Jazz is both a subject and an influence in the lesser-known prose work of poet Langston Hughes, who wrote several newspaper pieces about a character named Jesse “Simple” Semple, who reflected on the sights and sounds of Harlem in the 1940s and ’50s. Simple’s sensibility was informed by vaudeville too, with its comical beats. Simple, like his creator, was more than a little political. Hughes would eventually rile the ire of the infamous Senator Joe McCarthy, who was suspect of African Americans who voiced criticism of the nation’s treatment of black people. The 1961 compilation volume, The Best of Simple, features snazzy, Populuxe line drawings characteristic of mid-century style by Bernhard Nast, all cocktails and neckties. These were perhaps enlisted to slightly and merrily mask the text, due to Hughes’s own anxieties provoked by McCarthy’s hostilities. In his Historical Guide to Langston Hughes, Steven C. Tracy writes, “Nast’s drawings put Simple in a depoliticized frame, emphasizing the aspects of Simple as a lover and hanger-around, rather than as a worker and commentator on race and class relations.” For the illustrated editions, seek out the hardcovers from the 1960s (rather than the 1990 reprint), at anywhere from $5 to $50, or visit Second Story Books in Washington, D.C., for a first-edition signed (inscribed “to Maude”) for $750.


 

Henri Matisse illustrated a special edition of James Joyce’s Ulysses, but Matisse lifted his concepts from Homer’s Odyssey (relying on some “Homeric correspondences” outlined by a Joyce scholar).

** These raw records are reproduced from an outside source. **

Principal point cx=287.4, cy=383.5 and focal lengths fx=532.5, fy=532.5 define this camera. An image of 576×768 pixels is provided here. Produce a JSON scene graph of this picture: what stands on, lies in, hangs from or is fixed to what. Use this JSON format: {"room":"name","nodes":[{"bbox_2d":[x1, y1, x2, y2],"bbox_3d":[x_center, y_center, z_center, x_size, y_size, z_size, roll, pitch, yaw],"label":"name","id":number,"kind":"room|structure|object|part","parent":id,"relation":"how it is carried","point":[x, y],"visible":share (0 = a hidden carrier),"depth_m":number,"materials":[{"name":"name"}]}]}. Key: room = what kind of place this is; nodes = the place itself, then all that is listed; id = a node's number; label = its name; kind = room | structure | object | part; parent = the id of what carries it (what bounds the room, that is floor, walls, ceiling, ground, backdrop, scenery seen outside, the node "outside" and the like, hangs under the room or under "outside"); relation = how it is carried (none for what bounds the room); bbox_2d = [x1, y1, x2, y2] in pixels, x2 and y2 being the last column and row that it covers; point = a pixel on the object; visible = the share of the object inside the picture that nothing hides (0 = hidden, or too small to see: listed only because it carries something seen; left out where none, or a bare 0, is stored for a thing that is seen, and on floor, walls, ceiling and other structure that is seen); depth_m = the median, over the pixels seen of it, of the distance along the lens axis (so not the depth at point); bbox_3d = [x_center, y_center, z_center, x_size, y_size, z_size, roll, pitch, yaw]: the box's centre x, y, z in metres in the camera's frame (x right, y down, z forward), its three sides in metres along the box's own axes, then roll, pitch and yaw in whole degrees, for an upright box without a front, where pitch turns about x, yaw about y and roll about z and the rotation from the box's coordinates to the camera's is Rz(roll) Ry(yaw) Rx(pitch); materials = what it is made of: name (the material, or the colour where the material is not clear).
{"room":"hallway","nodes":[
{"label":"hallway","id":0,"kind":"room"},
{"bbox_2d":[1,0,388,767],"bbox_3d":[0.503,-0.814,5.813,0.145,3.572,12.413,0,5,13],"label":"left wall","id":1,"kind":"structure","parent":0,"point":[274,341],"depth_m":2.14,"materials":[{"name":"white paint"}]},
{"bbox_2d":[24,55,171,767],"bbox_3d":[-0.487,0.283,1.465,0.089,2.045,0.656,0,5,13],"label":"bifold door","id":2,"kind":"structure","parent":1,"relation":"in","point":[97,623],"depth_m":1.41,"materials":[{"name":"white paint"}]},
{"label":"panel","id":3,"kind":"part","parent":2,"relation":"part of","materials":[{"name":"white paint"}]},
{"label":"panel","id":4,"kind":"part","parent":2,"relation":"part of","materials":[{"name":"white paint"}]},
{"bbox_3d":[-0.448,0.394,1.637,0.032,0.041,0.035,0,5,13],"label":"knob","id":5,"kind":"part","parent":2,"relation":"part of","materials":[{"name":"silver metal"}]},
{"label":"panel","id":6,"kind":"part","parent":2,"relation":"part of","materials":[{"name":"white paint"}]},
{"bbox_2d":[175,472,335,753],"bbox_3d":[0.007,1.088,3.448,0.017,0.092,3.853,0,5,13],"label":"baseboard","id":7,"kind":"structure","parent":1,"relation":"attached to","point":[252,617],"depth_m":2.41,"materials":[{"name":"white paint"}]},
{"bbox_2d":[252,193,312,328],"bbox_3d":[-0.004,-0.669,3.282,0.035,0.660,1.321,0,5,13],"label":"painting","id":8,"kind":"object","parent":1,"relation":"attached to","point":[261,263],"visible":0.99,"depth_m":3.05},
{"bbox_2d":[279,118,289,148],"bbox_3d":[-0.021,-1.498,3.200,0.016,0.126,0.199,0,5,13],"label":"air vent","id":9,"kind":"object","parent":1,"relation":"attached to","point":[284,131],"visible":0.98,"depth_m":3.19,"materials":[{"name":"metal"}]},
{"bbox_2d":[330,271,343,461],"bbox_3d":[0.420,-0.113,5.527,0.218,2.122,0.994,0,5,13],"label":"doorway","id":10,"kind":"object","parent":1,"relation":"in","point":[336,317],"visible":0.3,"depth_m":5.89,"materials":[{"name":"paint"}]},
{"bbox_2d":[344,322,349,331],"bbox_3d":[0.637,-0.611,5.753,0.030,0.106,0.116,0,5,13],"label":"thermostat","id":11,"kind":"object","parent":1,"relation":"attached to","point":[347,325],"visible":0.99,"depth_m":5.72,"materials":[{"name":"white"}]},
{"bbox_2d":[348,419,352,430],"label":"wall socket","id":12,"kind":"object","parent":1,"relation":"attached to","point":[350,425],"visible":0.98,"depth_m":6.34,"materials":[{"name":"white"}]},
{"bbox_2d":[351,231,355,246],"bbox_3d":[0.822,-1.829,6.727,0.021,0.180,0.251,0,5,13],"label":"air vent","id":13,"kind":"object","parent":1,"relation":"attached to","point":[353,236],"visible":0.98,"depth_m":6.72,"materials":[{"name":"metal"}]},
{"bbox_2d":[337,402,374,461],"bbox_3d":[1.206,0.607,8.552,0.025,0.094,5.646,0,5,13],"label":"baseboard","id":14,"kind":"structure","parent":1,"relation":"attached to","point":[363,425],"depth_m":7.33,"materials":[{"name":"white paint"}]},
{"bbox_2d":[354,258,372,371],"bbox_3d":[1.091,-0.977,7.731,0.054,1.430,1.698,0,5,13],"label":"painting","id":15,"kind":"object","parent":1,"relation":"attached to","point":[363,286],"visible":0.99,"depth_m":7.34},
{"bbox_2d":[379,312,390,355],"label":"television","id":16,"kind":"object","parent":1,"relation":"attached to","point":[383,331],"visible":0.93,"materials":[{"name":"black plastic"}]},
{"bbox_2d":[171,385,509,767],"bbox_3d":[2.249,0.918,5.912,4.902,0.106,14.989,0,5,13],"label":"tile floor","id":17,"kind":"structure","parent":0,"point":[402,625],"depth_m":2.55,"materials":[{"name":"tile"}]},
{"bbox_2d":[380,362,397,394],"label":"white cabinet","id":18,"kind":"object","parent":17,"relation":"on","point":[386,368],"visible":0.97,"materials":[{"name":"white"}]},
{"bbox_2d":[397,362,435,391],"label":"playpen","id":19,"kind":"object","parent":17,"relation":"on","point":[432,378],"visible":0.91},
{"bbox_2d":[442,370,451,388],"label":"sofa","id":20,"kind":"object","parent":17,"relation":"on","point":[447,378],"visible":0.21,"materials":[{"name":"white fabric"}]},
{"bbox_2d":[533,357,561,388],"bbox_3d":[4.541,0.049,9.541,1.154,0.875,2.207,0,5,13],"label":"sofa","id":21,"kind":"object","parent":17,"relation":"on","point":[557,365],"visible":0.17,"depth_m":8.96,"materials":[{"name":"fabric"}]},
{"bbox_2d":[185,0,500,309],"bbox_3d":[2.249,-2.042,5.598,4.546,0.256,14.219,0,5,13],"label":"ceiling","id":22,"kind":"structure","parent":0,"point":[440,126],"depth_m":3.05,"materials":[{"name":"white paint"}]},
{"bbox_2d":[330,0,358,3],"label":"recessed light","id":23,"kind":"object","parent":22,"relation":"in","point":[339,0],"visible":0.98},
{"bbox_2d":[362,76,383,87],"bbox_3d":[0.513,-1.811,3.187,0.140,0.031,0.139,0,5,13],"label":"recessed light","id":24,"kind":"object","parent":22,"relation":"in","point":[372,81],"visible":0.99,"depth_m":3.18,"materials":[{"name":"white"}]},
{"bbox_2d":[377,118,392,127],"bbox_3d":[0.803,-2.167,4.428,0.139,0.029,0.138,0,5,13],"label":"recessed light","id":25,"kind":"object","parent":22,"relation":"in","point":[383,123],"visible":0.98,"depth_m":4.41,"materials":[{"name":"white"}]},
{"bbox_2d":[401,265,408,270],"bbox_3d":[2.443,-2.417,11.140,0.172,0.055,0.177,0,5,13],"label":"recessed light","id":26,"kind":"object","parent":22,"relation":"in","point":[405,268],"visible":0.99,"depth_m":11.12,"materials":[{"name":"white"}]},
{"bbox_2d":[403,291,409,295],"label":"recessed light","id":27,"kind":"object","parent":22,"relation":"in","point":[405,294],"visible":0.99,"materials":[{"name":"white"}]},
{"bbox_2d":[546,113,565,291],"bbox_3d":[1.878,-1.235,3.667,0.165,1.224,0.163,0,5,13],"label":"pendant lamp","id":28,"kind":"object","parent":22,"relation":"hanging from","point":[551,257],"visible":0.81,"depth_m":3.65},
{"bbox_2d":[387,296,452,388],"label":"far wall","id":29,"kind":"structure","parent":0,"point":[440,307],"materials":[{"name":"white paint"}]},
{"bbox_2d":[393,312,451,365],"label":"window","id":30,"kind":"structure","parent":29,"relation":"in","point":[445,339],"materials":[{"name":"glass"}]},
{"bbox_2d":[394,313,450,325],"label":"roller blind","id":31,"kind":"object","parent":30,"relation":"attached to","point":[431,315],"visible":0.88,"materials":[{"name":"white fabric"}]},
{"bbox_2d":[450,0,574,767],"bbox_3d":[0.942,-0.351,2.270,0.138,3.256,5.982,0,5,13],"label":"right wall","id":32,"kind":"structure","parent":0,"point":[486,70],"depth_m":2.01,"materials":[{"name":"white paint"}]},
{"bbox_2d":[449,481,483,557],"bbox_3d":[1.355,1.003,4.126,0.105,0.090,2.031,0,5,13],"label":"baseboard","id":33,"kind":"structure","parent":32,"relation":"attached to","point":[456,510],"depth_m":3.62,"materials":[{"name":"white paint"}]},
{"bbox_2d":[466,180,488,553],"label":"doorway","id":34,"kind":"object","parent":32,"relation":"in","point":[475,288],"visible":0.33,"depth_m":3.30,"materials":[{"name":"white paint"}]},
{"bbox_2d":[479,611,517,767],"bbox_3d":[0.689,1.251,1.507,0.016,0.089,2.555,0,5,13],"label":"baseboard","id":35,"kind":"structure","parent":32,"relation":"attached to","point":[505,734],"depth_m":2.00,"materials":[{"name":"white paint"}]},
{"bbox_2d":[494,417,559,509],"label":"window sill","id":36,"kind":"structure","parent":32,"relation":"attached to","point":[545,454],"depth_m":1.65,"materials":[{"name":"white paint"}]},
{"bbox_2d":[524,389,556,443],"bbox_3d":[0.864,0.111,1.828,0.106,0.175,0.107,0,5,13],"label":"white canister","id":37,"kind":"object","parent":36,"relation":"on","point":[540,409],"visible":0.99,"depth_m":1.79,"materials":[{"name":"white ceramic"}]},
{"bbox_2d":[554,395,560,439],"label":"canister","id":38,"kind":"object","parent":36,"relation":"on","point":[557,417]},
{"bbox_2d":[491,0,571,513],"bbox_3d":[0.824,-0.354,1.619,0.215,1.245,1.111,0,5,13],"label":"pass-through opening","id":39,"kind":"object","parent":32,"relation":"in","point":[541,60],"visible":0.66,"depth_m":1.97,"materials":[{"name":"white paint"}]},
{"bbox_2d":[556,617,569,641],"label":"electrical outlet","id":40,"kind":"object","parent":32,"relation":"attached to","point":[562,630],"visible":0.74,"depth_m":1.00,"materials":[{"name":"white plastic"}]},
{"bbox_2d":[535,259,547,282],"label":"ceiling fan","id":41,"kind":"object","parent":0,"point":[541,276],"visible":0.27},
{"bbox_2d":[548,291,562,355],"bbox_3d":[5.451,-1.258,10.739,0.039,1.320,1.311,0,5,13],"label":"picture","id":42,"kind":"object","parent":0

The Limited Editions Club sold 250 copies signed by both the novelist and the artist for $15 each in 1935. The Manhattan Rare Book Company currently has a copy available for $30,000.

 


 

Henri Toulouse-Lautrec, famous for his portraits of the cancan dancers of the Moulin Rouge, frequented the brothels of Paris, depicting the women in a controversial way—which is to say, without judging them. In his portraits, he neither romanced nor condemned; he was drawn to La Fille Elisa, the 1877 novel by Edmond de Goncourt, in which the heroine, a prostitute, murders a soldier. The novel strove for realism, with Goncourt insisting in his preface that the book was serious, fact-based, impolite, and not at all intended “for the amusement of the young ladies riding in railway trains.” Henry James, meanwhile, criticized the novel as “intolerably unclean … profoundly distasteful to healthy appetites.” The imagery in the book was believed to have been inspired by the drawings of soldiers and prostitutes by Constantin Guy; in turn, the novel’s imagery inspired artists such as Edgar Degas and Toulouse-Lautrec. When the novel was to be reissued, Toulouse-Lautrec offered to illustrate; the author rejected the proposal, so the artist simply illustrated his own copy of the book, with watercolor and crayon, in 1896. A facsimile edition of this illustrated copy would be published later by Librairie de France, in 1931. Copy 31 of the 175-copy limited run can be had for $1,500 from the Heritage Book Shop in Tarzana, California.